# Written task
Check each line of the material. Copy those containing "Choose".

# The data

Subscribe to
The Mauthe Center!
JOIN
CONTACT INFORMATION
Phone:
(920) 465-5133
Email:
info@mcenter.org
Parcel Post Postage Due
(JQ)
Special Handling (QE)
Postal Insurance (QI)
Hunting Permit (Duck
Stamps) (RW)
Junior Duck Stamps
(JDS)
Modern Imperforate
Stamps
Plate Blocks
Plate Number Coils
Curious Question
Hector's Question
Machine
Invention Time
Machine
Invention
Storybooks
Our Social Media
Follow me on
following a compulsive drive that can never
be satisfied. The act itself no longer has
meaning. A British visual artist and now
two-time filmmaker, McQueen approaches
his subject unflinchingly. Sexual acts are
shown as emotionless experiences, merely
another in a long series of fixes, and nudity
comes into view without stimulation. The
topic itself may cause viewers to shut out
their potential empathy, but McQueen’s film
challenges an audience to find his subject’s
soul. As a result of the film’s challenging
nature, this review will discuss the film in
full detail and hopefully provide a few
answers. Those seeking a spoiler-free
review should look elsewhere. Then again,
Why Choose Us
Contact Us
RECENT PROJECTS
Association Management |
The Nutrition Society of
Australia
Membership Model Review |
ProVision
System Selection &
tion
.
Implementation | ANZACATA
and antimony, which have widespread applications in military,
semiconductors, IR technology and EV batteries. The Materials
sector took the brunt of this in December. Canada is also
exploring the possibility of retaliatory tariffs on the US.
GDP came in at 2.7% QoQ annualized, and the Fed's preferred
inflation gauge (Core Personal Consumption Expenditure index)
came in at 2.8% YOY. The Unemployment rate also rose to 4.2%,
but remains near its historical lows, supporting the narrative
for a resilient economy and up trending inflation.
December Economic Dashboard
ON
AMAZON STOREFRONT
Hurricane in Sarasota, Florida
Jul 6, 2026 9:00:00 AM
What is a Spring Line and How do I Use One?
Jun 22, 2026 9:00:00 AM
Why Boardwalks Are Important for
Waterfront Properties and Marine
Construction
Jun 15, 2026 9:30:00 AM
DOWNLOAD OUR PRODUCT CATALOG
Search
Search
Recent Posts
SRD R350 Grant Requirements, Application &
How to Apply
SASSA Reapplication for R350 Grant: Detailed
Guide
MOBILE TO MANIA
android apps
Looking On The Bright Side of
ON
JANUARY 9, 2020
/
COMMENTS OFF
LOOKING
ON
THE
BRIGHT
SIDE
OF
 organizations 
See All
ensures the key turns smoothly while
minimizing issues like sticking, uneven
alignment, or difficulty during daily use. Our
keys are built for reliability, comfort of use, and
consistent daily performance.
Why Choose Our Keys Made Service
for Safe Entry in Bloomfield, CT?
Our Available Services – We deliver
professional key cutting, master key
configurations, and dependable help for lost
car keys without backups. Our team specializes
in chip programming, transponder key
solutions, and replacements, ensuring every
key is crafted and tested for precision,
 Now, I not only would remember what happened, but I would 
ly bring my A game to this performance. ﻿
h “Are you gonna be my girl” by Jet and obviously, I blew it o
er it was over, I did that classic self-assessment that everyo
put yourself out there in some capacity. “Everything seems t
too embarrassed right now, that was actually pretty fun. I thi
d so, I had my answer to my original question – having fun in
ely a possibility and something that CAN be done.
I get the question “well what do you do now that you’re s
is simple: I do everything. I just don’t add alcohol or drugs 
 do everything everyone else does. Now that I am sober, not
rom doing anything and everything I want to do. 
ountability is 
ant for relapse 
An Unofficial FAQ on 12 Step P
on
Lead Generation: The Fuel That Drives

# Output for this exercise
Why Choose Us
Why Choose Our Keys Made Service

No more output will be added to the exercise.